Но ведь первый день – аномалия. И он мало похож на настоящие будни. Вы приветствуете коллег, но вряд ли вам доведется сделать это в таком формате еще раз. Вы с непониманием смотрите на красивый кран в туалете, пытаясь найти у него ручку и не зная, что он оборудован сенсорным выключателем. Но так бывает только в первый день. Вы делаете вид, что читаете в своем компьютере электронные сообщения, которых там пока нет. Вы случайно врезаетесь в стеклянную стену. В вашем кабинете миллион блокнотов и ни одной ручки. Вы не знаете, где взять канцтовары, и стесняетесь спросить. Вы хотите позвонить знакомым и поприветствовать их с нового места, но вешаете трубку. При этом вы с ужасом обнаруживаете, что вас слышали минимум семь человек и они думают, будто вы совершенно не приспособлены к разговорам по телефону, которые составляют, по их мнению, важнейшую часть всякой работы. Вы глядите непонимающим взглядом на пакетики с солью и перцем в верхнем выдвижном ящике вашего стола и думаете: выбросить их, потому что они достались от кого-то, или сохранить, ведь если вам придется перекусывать за столом, они могут пригодиться. В первый день вы мало что узнаете о вашем месте, коллегах или содержании самой работы. Это немного запутанное и скучное предисловие к книге, которая в итоге оказывается интересной.

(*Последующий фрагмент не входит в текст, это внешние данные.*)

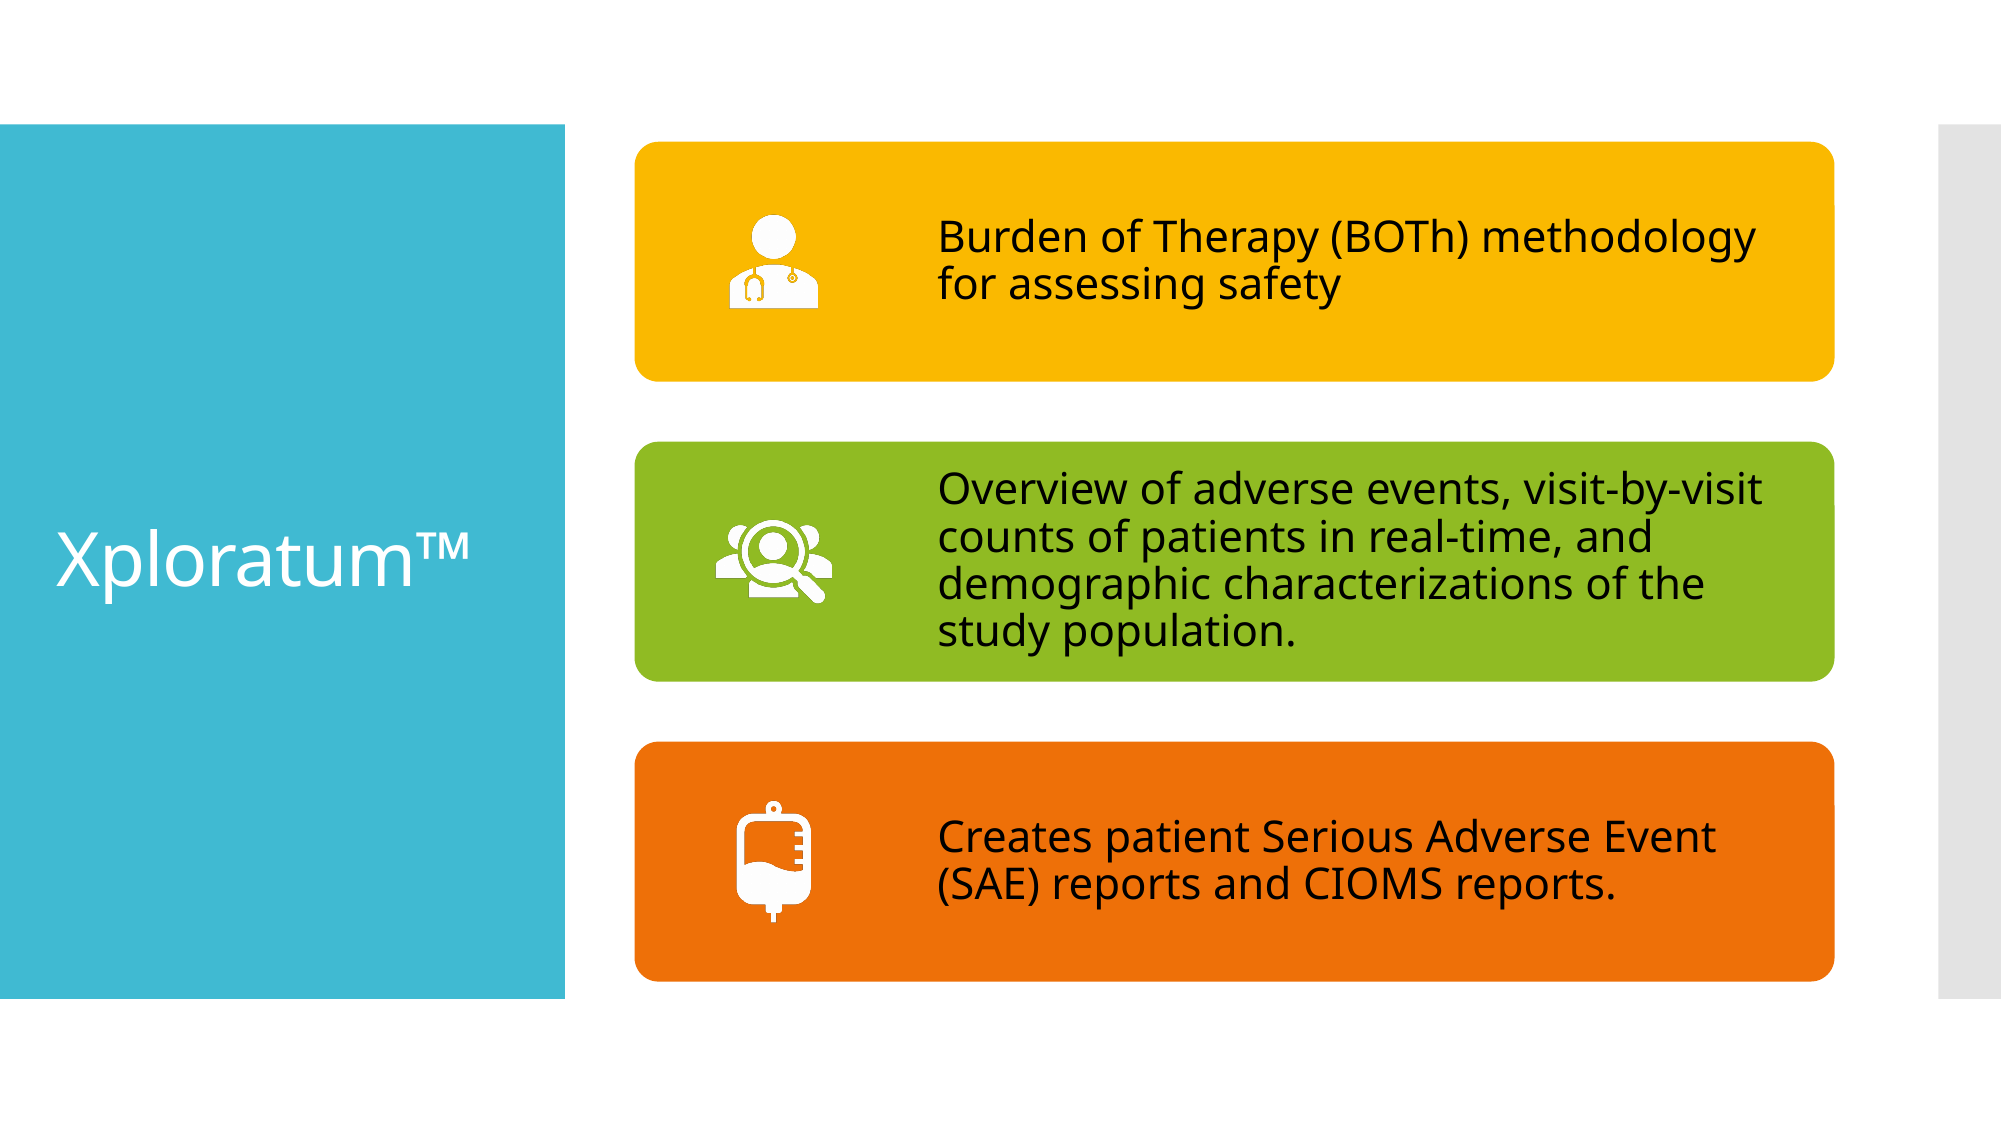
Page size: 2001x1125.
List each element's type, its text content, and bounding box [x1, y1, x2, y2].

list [634, 141, 1835, 982]
title Xploratum™ [41, 184, 525, 940]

И в первый день по офису ходите вообще не вы. Это какое-то представляющее вас лицо.
И эти люди на самом деле – не ваши коллеги. Это их представители. Мы все играем какие-то роли. Люди, к которым мы неожиданно проникаемся симпатией, оказываются придурками. А те, кто поначалу вроде бы смотрит на нас осуждающе, в итоге становятся нашими верными союзниками.
В первый день мы думаем, что волнуемся только мы. Но наши новые коллеги тоже беспокоятся. Они нас не знают. Они не знают, что мы не очень любим выступать на совещаниях. Они не знают, что с нами в целом легко общаться. Они не знают, что мы не претендуем на их места. Они не знают, что мы не станем по 12 дней хранить в общем холодильнике остатки своего сока.
Но и мы не знаем, чего от них ожидать.
Иногда дело заканчивается тем, что сознательно или подсознательно мы начинаем «зеркалить» коллег. Никто ничего не говорит – тогда и я буду молчать. Все идут на обед? И я пойду. Она делает копии. И я займусь тем же. Кажется, наша группа отвергает этого парня. Тогда и я буду отвергать его… Стоп… Нет, кажется, они его нормально воспринимают. Тогда: «Привет, дружище!»
Суть в том, что в первый день вы – это не вы.
Вспоминая свой первый день в журнале, я теперь вижу, как ошибался. В итоге этот день оказался малозначительным. Чаще всего так и бывает. Конечно, порой происходят и некоторые «события», но вы, как правило, не понимаете их подлинного смысла. И вы не видите законченной картины, собирая головоломку. Первый день – скорее ритуал. В нем много от представительной роли и мало сути.
Поэтому в свой первый рабочий день ни в коем случае нельзя давать волю своим нервам.
В конце первого дня в редакции Esquire я положил ноги на батарею центрального отопления и бросил взгляд в окно. В нагромождении невысоких домов, которые окружали старое 20-этажное здание, где располагалась редакция Esquire до того, как переехать в Хёрст-тауэр в 2006 году, я увидел узкий зеленый прямоугольник, зажатый между двумя многоквартирными громадинами. Город показался мне очень пустынным; офис редакции – холодным; журнал Playboy от мая 1999 года – символом упущенных возможностей (почему бы не использовать шрифт Брайля для изображения «подружки месяца» в стиле ню?). Зато зеленый массив Центрального парка выглядел обнадеживающе… хотя я мог видеть только его небольшой кусочек.
И вот, когда я впитывал все эти впечатления, ко мне зашел мой руководитель и спросил:
– Готов к ужину?
– Конечно, – отозвался я.
А теперь начистоту: в тот момент я совсем не был готов к ужину.